Despite the strength in its execution, there are several issues with gameplay that do concern me. The reliance on Wishfires to save stood out, as they are few and far between. I found myself relying on the generous number of HP potions scattered throughout the maps. I would prefer either having the ability to save when I choose or to have more Wishfires, as reaching some are quite the enemy infested trek. Speaking of enemies, although I found enemies and the challenge level acceptable, I feel as if Viola and her team could very quickly become underleveled. I would call the challenge strict, in that you are nearly required to fight every enemy in order to maintain difficulty balance. Along with my gripe regarding combat and its pacing, I had a clear temptation to skip fights via platforming around enemies, but again, I sensed that if I had skipped more than a few fights, I would have been outmatched even by later normal enemies. Enemies hit hard here, so adequate leveling and a stock of potions are a must. And all of this again alludes to my want for more Wishfires and/or manual saves. Finally, the only game breaking bug I faced was when I tried to use that warp song I had mentioned. I don’t believe it’s fully implemented, for when I tried, my screen went black and I had to restart.

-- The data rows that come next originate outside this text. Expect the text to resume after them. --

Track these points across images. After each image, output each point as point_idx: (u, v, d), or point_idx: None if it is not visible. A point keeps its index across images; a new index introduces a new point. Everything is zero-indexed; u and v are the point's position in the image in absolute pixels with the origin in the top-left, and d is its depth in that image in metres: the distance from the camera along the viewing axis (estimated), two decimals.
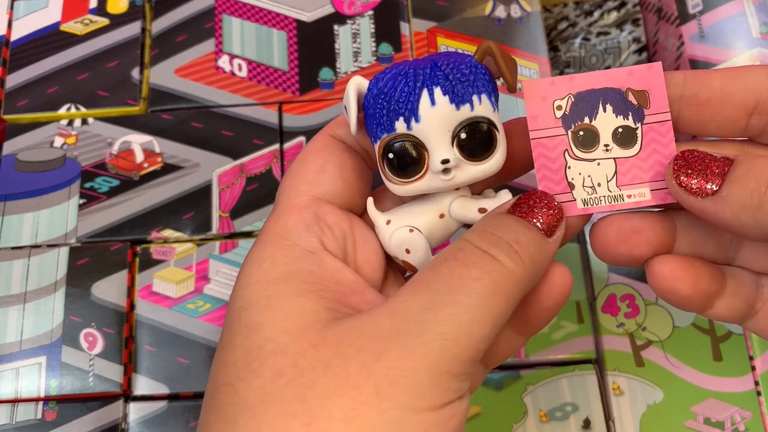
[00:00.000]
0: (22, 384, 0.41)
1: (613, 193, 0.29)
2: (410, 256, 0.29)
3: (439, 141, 0.27)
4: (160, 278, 0.43)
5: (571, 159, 0.29)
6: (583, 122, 0.28)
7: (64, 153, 0.46)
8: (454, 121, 0.27)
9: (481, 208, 0.28)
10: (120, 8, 0.49)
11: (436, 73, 0.27)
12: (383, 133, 0.27)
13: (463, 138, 0.27)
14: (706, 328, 0.41)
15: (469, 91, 0.27)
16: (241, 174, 0.45)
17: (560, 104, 0.28)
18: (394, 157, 0.27)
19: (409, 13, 0.49)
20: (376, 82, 0.27)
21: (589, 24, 0.52)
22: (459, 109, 0.27)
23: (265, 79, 0.47)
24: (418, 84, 0.26)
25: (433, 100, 0.26)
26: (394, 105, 0.27)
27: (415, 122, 0.27)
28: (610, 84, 0.29)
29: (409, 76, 0.27)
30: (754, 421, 0.39)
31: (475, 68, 0.27)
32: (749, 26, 0.45)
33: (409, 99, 0.26)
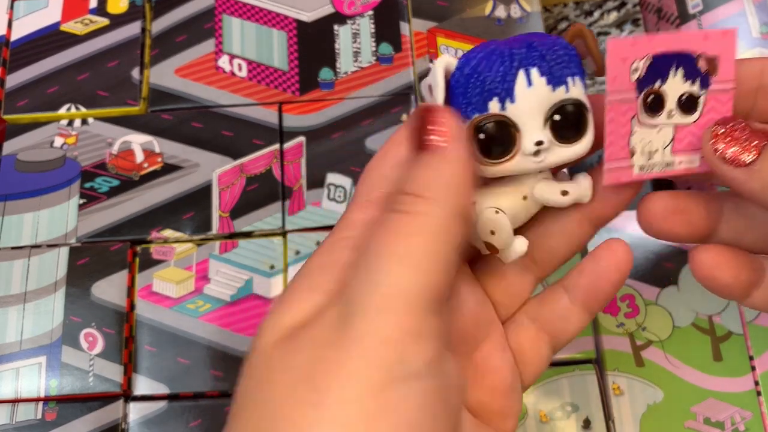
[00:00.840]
0: (22, 384, 0.41)
1: (666, 159, 0.28)
2: (495, 237, 0.28)
3: (533, 122, 0.27)
4: (160, 278, 0.43)
5: (637, 125, 0.28)
6: (654, 86, 0.28)
7: (64, 153, 0.46)
8: (548, 103, 0.27)
9: (564, 190, 0.28)
10: (120, 8, 0.49)
11: (532, 54, 0.26)
12: (474, 113, 0.27)
13: (556, 120, 0.27)
14: (706, 328, 0.41)
15: (565, 73, 0.27)
16: (241, 174, 0.45)
17: (638, 66, 0.28)
18: (485, 137, 0.27)
19: (409, 13, 0.49)
20: (468, 61, 0.27)
21: (589, 24, 0.52)
22: (555, 90, 0.27)
23: (265, 79, 0.47)
24: (515, 64, 0.26)
25: (530, 81, 0.26)
26: (490, 85, 0.26)
27: (510, 103, 0.26)
28: (685, 47, 0.28)
29: (505, 55, 0.26)
30: (754, 421, 0.39)
31: (568, 49, 0.27)
32: (749, 26, 0.45)
33: (505, 79, 0.26)
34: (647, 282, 0.42)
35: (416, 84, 0.47)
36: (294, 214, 0.44)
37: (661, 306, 0.42)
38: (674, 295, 0.42)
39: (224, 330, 0.42)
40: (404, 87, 0.47)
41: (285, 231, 0.44)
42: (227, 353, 0.42)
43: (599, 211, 0.30)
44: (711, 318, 0.41)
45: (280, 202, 0.44)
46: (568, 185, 0.29)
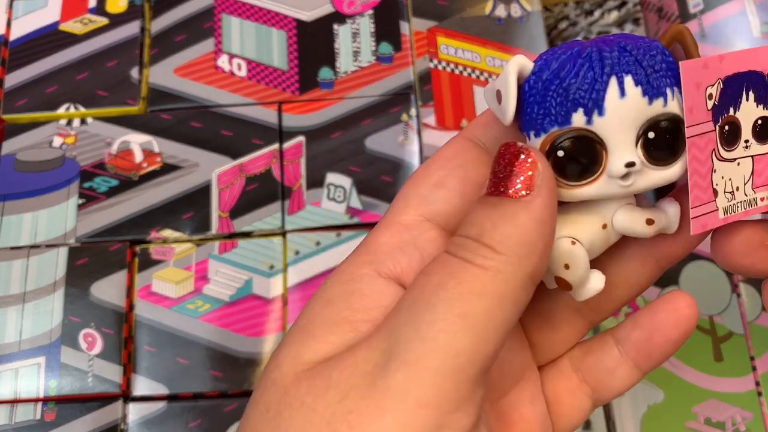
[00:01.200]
0: (21, 384, 0.41)
1: (748, 197, 0.25)
2: (568, 272, 0.25)
3: (623, 140, 0.23)
4: (159, 278, 0.43)
5: (717, 161, 0.24)
6: (729, 114, 0.24)
7: (63, 153, 0.46)
8: (643, 118, 0.23)
9: (649, 219, 0.25)
10: (119, 7, 0.49)
11: (626, 58, 0.23)
12: (553, 126, 0.23)
13: (651, 138, 0.23)
14: (707, 329, 0.41)
15: (664, 83, 0.23)
16: (240, 174, 0.45)
17: (711, 92, 0.24)
18: (566, 155, 0.23)
19: (409, 13, 0.48)
20: (548, 63, 0.23)
21: (589, 23, 0.52)
22: (651, 103, 0.23)
23: (265, 79, 0.47)
24: (605, 70, 0.22)
25: (623, 91, 0.22)
26: (575, 93, 0.23)
27: (598, 116, 0.23)
28: (754, 66, 0.24)
29: (594, 59, 0.23)
30: (755, 421, 0.39)
31: (665, 55, 0.23)
32: (750, 25, 0.45)
33: (594, 87, 0.22)
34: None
35: (416, 84, 0.47)
36: (293, 214, 0.44)
37: None
38: None
39: (224, 330, 0.42)
40: (404, 86, 0.47)
41: (284, 231, 0.44)
42: (227, 354, 0.41)
43: (668, 249, 0.26)
44: (712, 318, 0.41)
45: (280, 202, 0.44)
46: (653, 213, 0.25)
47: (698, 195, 0.24)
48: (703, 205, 0.24)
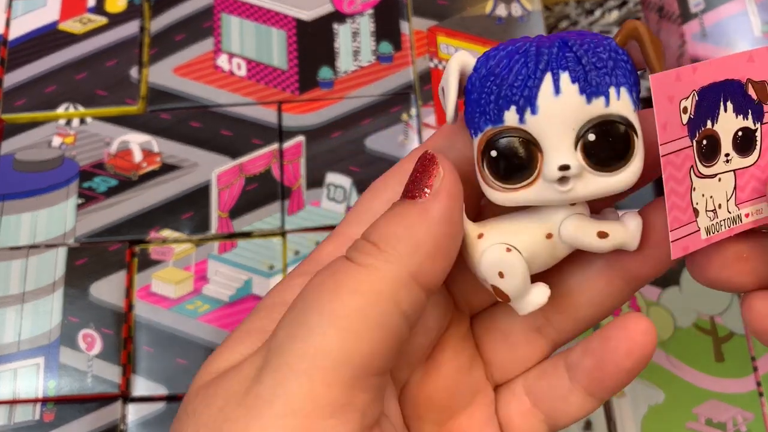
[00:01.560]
0: (20, 385, 0.41)
1: (732, 214, 0.23)
2: (503, 281, 0.23)
3: (559, 141, 0.21)
4: (158, 279, 0.43)
5: (696, 178, 0.22)
6: (706, 127, 0.22)
7: (62, 152, 0.46)
8: (581, 118, 0.21)
9: (601, 231, 0.23)
10: (118, 7, 0.49)
11: (564, 54, 0.21)
12: (487, 125, 0.22)
13: (591, 140, 0.21)
14: (708, 329, 0.41)
15: (606, 81, 0.21)
16: (240, 174, 0.45)
17: (686, 105, 0.22)
18: (498, 156, 0.22)
19: (409, 12, 0.48)
20: (486, 60, 0.22)
21: (590, 23, 0.51)
22: (590, 102, 0.21)
23: (265, 78, 0.47)
24: (540, 66, 0.21)
25: (558, 88, 0.21)
26: (506, 90, 0.21)
27: (530, 114, 0.21)
28: (730, 74, 0.22)
29: (530, 54, 0.21)
30: (756, 422, 0.39)
31: (616, 53, 0.22)
32: (751, 25, 0.45)
33: (527, 84, 0.21)
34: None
35: (416, 83, 0.47)
36: (293, 214, 0.44)
37: (663, 306, 0.41)
38: (676, 295, 0.41)
39: (223, 331, 0.42)
40: (404, 86, 0.46)
41: (284, 231, 0.44)
42: None
43: (636, 269, 0.25)
44: (713, 318, 0.41)
45: (280, 202, 0.44)
46: (608, 226, 0.23)
47: (677, 216, 0.22)
48: (684, 226, 0.22)
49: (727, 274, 0.24)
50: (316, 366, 0.20)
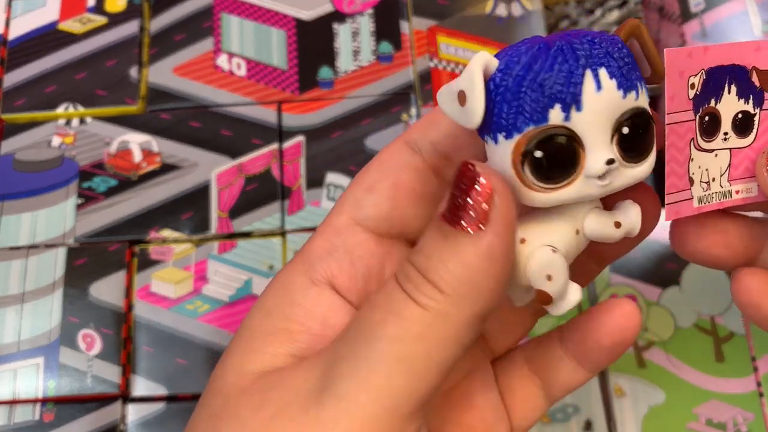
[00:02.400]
0: (19, 385, 0.41)
1: (723, 188, 0.25)
2: (550, 284, 0.23)
3: (601, 137, 0.21)
4: (158, 279, 0.43)
5: (695, 150, 0.24)
6: (710, 105, 0.24)
7: (61, 152, 0.46)
8: (618, 112, 0.21)
9: (617, 222, 0.23)
10: (118, 6, 0.49)
11: (597, 51, 0.21)
12: (528, 125, 0.21)
13: (625, 134, 0.22)
14: (708, 329, 0.41)
15: (635, 76, 0.22)
16: (240, 174, 0.45)
17: (694, 82, 0.23)
18: (544, 156, 0.21)
19: (409, 12, 0.48)
20: (516, 59, 0.22)
21: (590, 23, 0.51)
22: (626, 96, 0.21)
23: (264, 78, 0.47)
24: (581, 62, 0.21)
25: (600, 84, 0.21)
26: (551, 88, 0.21)
27: (576, 111, 0.21)
28: (738, 60, 0.24)
29: (566, 51, 0.21)
30: (756, 422, 0.39)
31: (628, 51, 0.22)
32: (751, 25, 0.45)
33: (571, 81, 0.21)
34: (649, 282, 0.42)
35: (416, 83, 0.47)
36: (293, 214, 0.44)
37: (663, 306, 0.41)
38: (676, 295, 0.41)
39: (223, 331, 0.42)
40: (404, 86, 0.46)
41: (284, 231, 0.44)
42: None
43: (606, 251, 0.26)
44: (713, 318, 0.41)
45: (279, 202, 0.44)
46: (619, 215, 0.24)
47: (674, 182, 0.24)
48: (679, 192, 0.24)
49: (704, 244, 0.25)
50: (380, 403, 0.21)
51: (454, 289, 0.21)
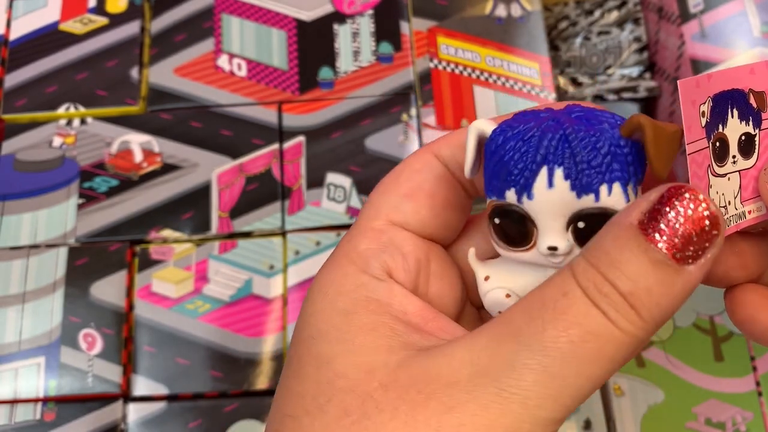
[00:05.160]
0: (20, 384, 0.41)
1: (738, 210, 0.25)
2: None
3: (551, 224, 0.23)
4: (159, 278, 0.43)
5: (712, 176, 0.24)
6: (719, 131, 0.24)
7: (62, 153, 0.46)
8: (571, 209, 0.23)
9: None
10: (119, 7, 0.49)
11: (563, 149, 0.23)
12: (492, 195, 0.24)
13: (580, 227, 0.23)
14: (708, 329, 0.41)
15: (598, 180, 0.23)
16: (240, 174, 0.45)
17: (704, 110, 0.24)
18: (500, 224, 0.24)
19: (409, 12, 0.48)
20: (497, 136, 0.24)
21: (589, 23, 0.51)
22: (580, 197, 0.23)
23: (265, 79, 0.47)
24: (537, 158, 0.23)
25: (551, 182, 0.23)
26: (508, 174, 0.23)
27: (527, 198, 0.23)
28: (736, 84, 0.25)
29: (532, 144, 0.23)
30: (755, 421, 0.39)
31: (617, 147, 0.23)
32: (750, 25, 0.45)
33: (523, 174, 0.23)
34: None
35: (416, 83, 0.47)
36: (293, 214, 0.44)
37: None
38: None
39: (223, 330, 0.42)
40: (404, 86, 0.47)
41: (284, 231, 0.44)
42: (227, 354, 0.41)
43: None
44: (712, 318, 0.41)
45: (280, 202, 0.44)
46: None
47: None
48: None
49: (723, 269, 0.25)
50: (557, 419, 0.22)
51: (654, 319, 0.21)
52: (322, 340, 0.25)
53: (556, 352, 0.21)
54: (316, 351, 0.25)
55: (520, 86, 0.46)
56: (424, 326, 0.25)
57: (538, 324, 0.22)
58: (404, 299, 0.25)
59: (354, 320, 0.24)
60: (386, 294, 0.25)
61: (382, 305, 0.25)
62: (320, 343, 0.25)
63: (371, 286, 0.25)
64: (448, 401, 0.22)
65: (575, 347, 0.21)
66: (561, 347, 0.21)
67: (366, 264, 0.25)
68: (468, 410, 0.22)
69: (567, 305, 0.22)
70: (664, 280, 0.21)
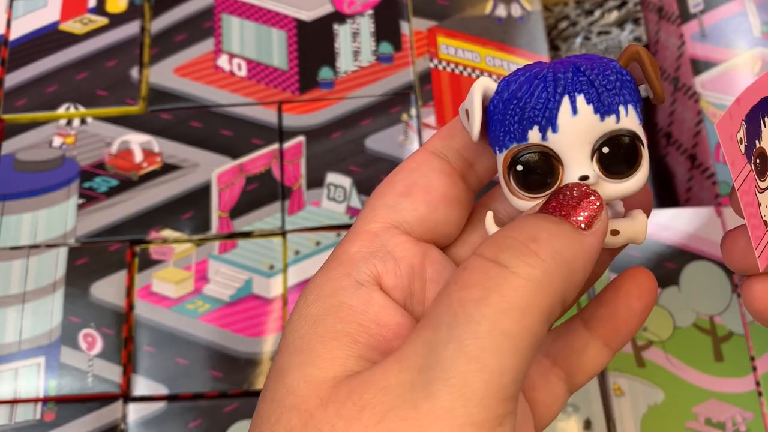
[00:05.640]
0: (20, 384, 0.41)
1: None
2: None
3: (578, 155, 0.24)
4: (159, 278, 0.43)
5: (759, 194, 0.25)
6: (756, 147, 0.25)
7: (62, 153, 0.46)
8: (596, 134, 0.24)
9: (614, 230, 0.25)
10: (119, 7, 0.49)
11: (579, 78, 0.24)
12: (512, 143, 0.24)
13: (605, 152, 0.24)
14: (707, 329, 0.41)
15: (616, 101, 0.24)
16: (240, 174, 0.45)
17: (740, 136, 0.25)
18: (524, 169, 0.24)
19: (409, 12, 0.48)
20: (508, 85, 0.25)
21: (589, 23, 0.51)
22: (603, 120, 0.24)
23: (265, 79, 0.47)
24: (558, 90, 0.24)
25: (575, 109, 0.24)
26: (530, 112, 0.24)
27: (552, 132, 0.24)
28: (762, 93, 0.25)
29: (548, 79, 0.24)
30: (755, 421, 0.39)
31: (621, 74, 0.24)
32: (750, 25, 0.45)
33: (547, 106, 0.24)
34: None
35: (416, 83, 0.47)
36: (293, 214, 0.44)
37: (662, 306, 0.41)
38: (675, 295, 0.42)
39: (223, 330, 0.42)
40: (404, 86, 0.47)
41: (284, 231, 0.44)
42: (226, 354, 0.41)
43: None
44: (712, 318, 0.41)
45: (280, 202, 0.44)
46: (619, 223, 0.25)
47: (757, 235, 0.25)
48: (762, 239, 0.25)
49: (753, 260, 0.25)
50: (493, 385, 0.21)
51: (555, 261, 0.22)
52: (285, 351, 0.24)
53: (463, 317, 0.21)
54: (279, 364, 0.24)
55: None
56: (393, 342, 0.24)
57: (445, 302, 0.22)
58: (381, 310, 0.24)
59: (319, 328, 0.24)
60: (363, 301, 0.24)
61: (355, 312, 0.24)
62: (283, 354, 0.24)
63: (350, 291, 0.24)
64: (380, 409, 0.21)
65: (480, 305, 0.21)
66: (467, 311, 0.21)
67: (353, 267, 0.25)
68: (399, 416, 0.21)
69: (468, 273, 0.22)
70: (565, 232, 0.23)
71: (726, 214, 0.43)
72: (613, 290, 0.27)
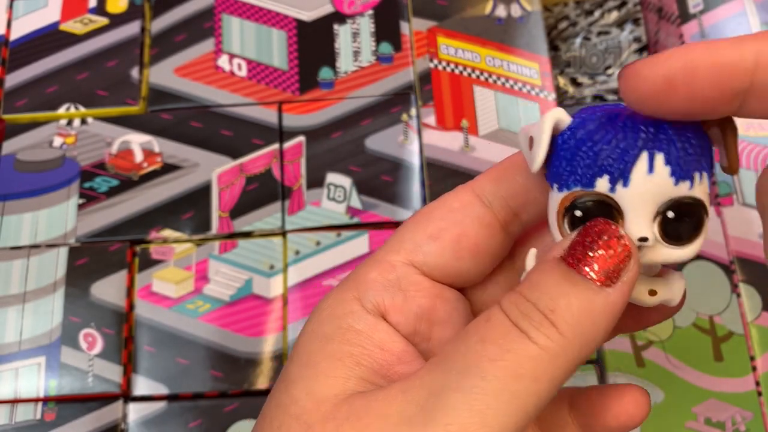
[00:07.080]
0: (21, 384, 0.41)
1: None
2: None
3: (641, 213, 0.23)
4: (159, 278, 0.43)
5: None
6: None
7: (63, 153, 0.46)
8: (665, 196, 0.23)
9: (652, 290, 0.24)
10: (119, 7, 0.49)
11: (661, 135, 0.22)
12: (576, 186, 0.23)
13: (669, 217, 0.23)
14: (707, 329, 0.41)
15: (693, 167, 0.23)
16: (240, 174, 0.45)
17: None
18: (582, 216, 0.23)
19: (409, 13, 0.48)
20: (584, 123, 0.23)
21: (589, 23, 0.52)
22: (677, 184, 0.22)
23: (265, 79, 0.47)
24: (638, 143, 0.22)
25: (652, 167, 0.22)
26: (605, 160, 0.22)
27: (622, 186, 0.22)
28: None
29: (628, 129, 0.22)
30: (755, 421, 0.39)
31: (703, 140, 0.23)
32: (750, 25, 0.45)
33: (624, 158, 0.22)
34: None
35: (416, 84, 0.47)
36: (294, 214, 0.44)
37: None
38: None
39: (224, 330, 0.42)
40: (404, 87, 0.47)
41: (285, 231, 0.44)
42: (227, 354, 0.41)
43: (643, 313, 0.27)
44: (712, 318, 0.41)
45: (280, 202, 0.44)
46: (657, 283, 0.25)
47: None
48: None
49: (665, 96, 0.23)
50: None
51: (573, 333, 0.22)
52: (295, 362, 0.25)
53: (476, 370, 0.21)
54: (287, 372, 0.25)
55: (519, 86, 0.47)
56: (396, 368, 0.25)
57: (462, 349, 0.22)
58: (386, 336, 0.25)
59: (327, 347, 0.25)
60: (369, 326, 0.25)
61: (361, 336, 0.25)
62: (293, 364, 0.25)
63: (358, 315, 0.25)
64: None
65: (494, 365, 0.21)
66: (481, 366, 0.21)
67: (365, 293, 0.25)
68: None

As a musically themed game, one would expect Viola to possess some impressive audio aesthetics and it delivers beautifully. The music is incredible, combining golden age RPG sounds with a fitting original score to produce a charming, vivid atmosphere. The battle themes are catchy and the background themes fit their environments perfectly. Even the Zelda-esque tunes are clever in their melodies. You can hear the passion and love that’s been put into the sound score of Viola. This is a soundtrack I very much wish to listen to in its entirety.
Not to be outdone, the visual aesthetics are equally impressive. This classic, 16-bit styled world is beautiful and emphasizes the fantasy elements and themes of music and discovery. The maps are a pleasure to explore and convey that sense of mystery that drives a desire to explore. The characters are all cutely depicted, demonstrating their charismatic personalities. I especially appreciate their face portraits in the dialogue boxes, as these all change to match the tones of the conversations and the moods of the speakers. These little details are numerous and clever, furthering my immersion. I can’t wait to spend more time seeing and hearing the world of Vynla.
At this stage, Viola already looks, feels, and plays like a finished product and I am simply amazed with the level of polish Doorne has achieved here. The platforming is simple, yet fun and if combat can be made a bit more flexible and faster paced, I think it will be perfect. So far, I’m intrigued by the story and I’m immersed in Viola’s struggles to the point that I wish to witness her growth to its climax. I hope she receives the quality of development already established and I hope the overall narrative quality remains high. And again, the aesthetics bring this world to life and make it an absolute pleasure to see and hear. This musically themed game is definitely one worth the discovery and I’m looking forward to playing Viola in the future.